By Padraic Halpin
DUBLIN (Reuters) - Ireland's state broadcaster will appeal on Tuesday for a court to let it report a lawmaker's speech in parliament that accused a billionaire of obtaining sweetheart bank loans, a ruling that could determine how far Irish courts can go to muzzle the press.
At issue is whether "absolute privilege" of lawmakers to speak up in parliament - and news organisations to report their remarks - trumps the wide power of Irish courts to halt publication of stories that they rule may be libellous.
Ireland's domestic media have so far mainly complied with a court order banning reporting of accusations against billionaire press baron Denis O'Brien, even though lawmaker Catherine Murphy stood up in parliament last week to repeat the allegations.
Instead, the court-imposed media blackout has itself become the story.
"I do not believe it's tenable that media outlets in Ireland cannot report on what is taking place in our parliament and media outlets outside of Ireland can and are," Irish Transport Minister Paschal Donohoe told state broadcaster RTE.
"That is not acceptable."
The leader of Ireland's main opposition party, Fianna Fail, said the country was on the verge of a "constitutional crisis" over the issue.
O'Brien is one of Ireland's most powerful press barons, owner of its biggest circulation newspaper, the Irish Independent, as well as four other national newspapers, 13 regional newspapers and two major national radio stations.

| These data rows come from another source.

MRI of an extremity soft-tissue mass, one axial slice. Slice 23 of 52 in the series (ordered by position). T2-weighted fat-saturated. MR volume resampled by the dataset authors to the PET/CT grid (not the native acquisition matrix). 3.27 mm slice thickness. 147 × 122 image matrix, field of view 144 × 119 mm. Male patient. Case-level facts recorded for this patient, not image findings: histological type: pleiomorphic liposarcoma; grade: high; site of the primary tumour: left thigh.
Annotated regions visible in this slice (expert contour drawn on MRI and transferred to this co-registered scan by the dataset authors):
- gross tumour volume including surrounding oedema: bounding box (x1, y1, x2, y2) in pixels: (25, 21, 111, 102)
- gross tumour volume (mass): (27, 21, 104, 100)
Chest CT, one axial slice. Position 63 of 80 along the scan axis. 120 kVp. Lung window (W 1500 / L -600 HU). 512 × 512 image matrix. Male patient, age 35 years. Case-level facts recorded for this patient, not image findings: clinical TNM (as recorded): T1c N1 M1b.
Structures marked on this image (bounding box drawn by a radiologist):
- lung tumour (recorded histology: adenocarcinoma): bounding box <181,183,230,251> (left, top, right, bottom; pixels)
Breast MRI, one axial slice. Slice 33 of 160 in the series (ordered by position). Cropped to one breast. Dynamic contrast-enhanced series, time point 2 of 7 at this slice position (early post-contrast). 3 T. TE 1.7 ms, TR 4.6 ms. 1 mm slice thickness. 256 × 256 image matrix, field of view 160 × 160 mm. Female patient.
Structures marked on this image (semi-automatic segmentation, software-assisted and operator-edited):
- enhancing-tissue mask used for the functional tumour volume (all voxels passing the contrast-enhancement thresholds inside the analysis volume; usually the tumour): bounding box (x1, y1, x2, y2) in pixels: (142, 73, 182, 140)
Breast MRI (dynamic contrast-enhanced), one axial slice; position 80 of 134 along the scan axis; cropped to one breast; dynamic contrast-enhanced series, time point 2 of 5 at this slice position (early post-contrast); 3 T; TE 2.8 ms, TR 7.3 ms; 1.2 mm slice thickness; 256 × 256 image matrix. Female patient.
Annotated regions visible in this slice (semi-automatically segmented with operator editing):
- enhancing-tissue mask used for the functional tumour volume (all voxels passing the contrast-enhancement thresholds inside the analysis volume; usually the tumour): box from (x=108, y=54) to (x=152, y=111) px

He denies wrongdoing and says he has a right to privacy in his financial affairs. On May 21, he obtained a court order preventing RTE from airing a report about his past business dealings.
Last week, Murphy stood up in parliament to accuse him of paying a below-market interest rate for loans from the state-owned Irish Banking Resolution Corporation (IBRC), the wind-down vehicle for a bank that collapsed during the 2008 financial crisis.

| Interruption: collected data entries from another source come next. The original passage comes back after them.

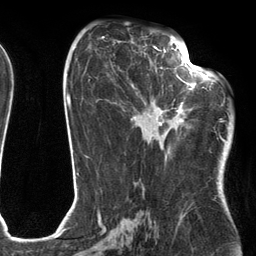
Breast MRI (dynamic contrast-enhanced), one axial slice. Cropped to one breast. Dynamic contrast-enhanced series, time point 2 of 6 at this slice position (early post-contrast). 3 T. TE 2.7 ms, TR 6.6 ms. 1.2 mm slice thickness. 256 × 256 image matrix, field of view 200 × 200 mm. Female patient.
Outlined on this slice (semi-automatic segmentation, software-assisted and operator-edited):
- enhancing-tissue mask used for the functional tumour volume (all voxels passing the contrast-enhancement thresholds inside the analysis volume; usually the tumour): bounding box [x1, y1, x2, y2] px = [131, 54, 205, 128]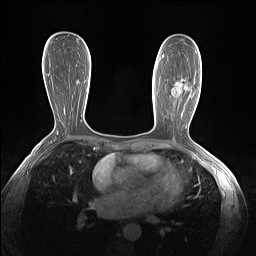
Breast MRI (dynamic contrast-enhanced), one axial slice. Slice 75 of 160 in the series (ordered by position). Dynamic contrast-enhanced series, time point 2 of 7 at this slice position (early post-contrast). 1.5 T. TE 1.4 ms, TR 5 ms. 1.3 mm slice thickness. 256 × 256 image matrix, field of view 320 × 320 mm. Female patient.
Outlined on this slice (semi-automatic segmentation, software-assisted and operator-edited):
- enhancing-tissue mask used for the functional tumour volume (all voxels passing the contrast-enhancement thresholds inside the analysis volume; usually the tumour): bounding box <171,86,187,97> (left, top, right, bottom; pixels)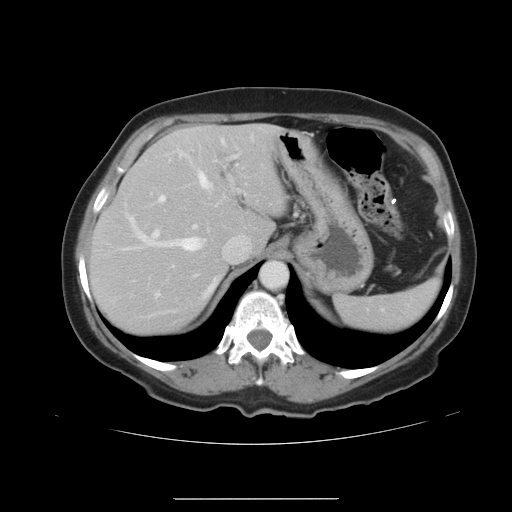
Contrast-enhanced abdominal CT, one axial slice; position 28 of 41 along the scan axis; 120 kVp; intravenous contrast given; soft-tissue window (W 400 / L 40 HU); 5 mm slice thickness; 512 × 512 image matrix, field of view 381 × 381 mm. From the clinical record (not read from this slice): patient: male, age 50 years at operation; diagnosis: colorectal cancer liver metastases, imaged before liver resection; multiple liver metastases: yes.
Annotated regions visible in this slice (expert manual segmentation):
- hepatic veins: bounding box <120,140,224,292> (left, top, right, bottom; pixels)
- liver: <90,125,287,337>
- planned liver remnant (the part of the liver to remain after resection): <90,125,287,337>
- portal vein (with intrahepatic branches): <153,154,239,295>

The details of Murphy's speech have been reported in some British media, but have generally not appeared in Irish news reports, even though the speech is available in transcripts on parliament's website, http://www.oireachtas.ie.
O'Brien's spokesman told RTE: "Most of what she said was untrue but not all of it. Catherine Murphy has presented as facts figures that are not correct and she has made statements that are fundamentally wrong."
The spokesman declined to elaborate. He told Reuters he had been advised that it would breach the court order to go into further detail.
Murphy said in a statement she stood by her right, as member of parliament, to put information in the public interest into the public domain: "The people that continue to accuse me of falsehoods refuse to provide evidence to refute any of the issues I've questioned in the Dáil (parliament)."
SHATTERED FAITH
Some Irish news organisations say the allegations are a matter of public interest, and that no court should be allowed to censor a speech made openly on the floor of parliament, granted "absolute privilege" by the constitution.
"Faith in the media's ability to do its job will be shattered if this challenge is not faced head on. This is a defining moment for the media in Ireland," said Seamus Dooley, secretary of the National Union of Journalists in Ireland.
Irish courts do not comment on matters before them.
As in many countries that inherited the British legal system, Ireland's courts have broad powers to issue injunctions preventing publication of news stories that may be libellous. Often details of the injunctions themselves must be kept secret, since publishing them would reveal the story itself.
RTE says it is fighting against the original injunction in court, and will seek a ruling on Tuesday that its constitutional right to publish Murphy's remarks in parliament trumps the court order.
The Irish Times, which will also appeal to Dublin's High Court on Tuesday, said its lawyers had advised that reporting Murphy's statement in full would involve a breach of the injunction, and that it was not clear whether absolute privilege allowed it to disregard the court order.